Eric Jaye, Newsom's campaign director, said, "Immigration is a federal issue. San Francisco is not in charge of border issues. If Gavin Newsom is elected [governor], he won't be in control of the border either." Jaye cited a Yale University study in which undocumented workers in New Haven had trouble accessing health services. Mayor Newsom stressed that national immigration reform is needed, but that giving residents access to services precedes politics of the moment.
Nancy Lukas, a Bay Area resident in attendance, had a positive impression of the mayor after the town hall meeting, but remained ambivalent about the municipal identification card policy. Referring to illegal immigrants she said, "We need them to fill jobs in farming, construction... but at the same time they are taking away jobs from those who are unemployed." At the very least, Lukas said she hopes all felons who are here illegally should be deported, and that general deportation should begin with those who are least embedded in their lifestyles in the U.S. -- those who have most recently arrived.

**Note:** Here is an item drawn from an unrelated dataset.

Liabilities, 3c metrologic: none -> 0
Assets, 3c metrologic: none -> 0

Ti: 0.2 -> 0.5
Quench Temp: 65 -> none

Regarding Newsom, "I like the fact that he's controversial and he's not afraid," Lukas said. "The whole country is going to go the way California goes eventually anyway. They're just going to throw a hissy fit first."
Newsom certainly has been at the helm of many plans that seem too progressive for those across the country, as well as some at home in California. In 2004 when Newsom had only been on the job for a few months, he ordered the city to issue marriage licenses to same-sex couples. Now he's making bold claims to make the San Francisco Bay Area the "electric vehicle capital of the world" by creating 250,000 charging stations and continuing the most progressive solar program in the U.S.
Newsom emphasized that the municipal identification card program would not be in conflict with national immigration reform. But like the effort to allow gay marriage, the public may take a while to warm up to the new system.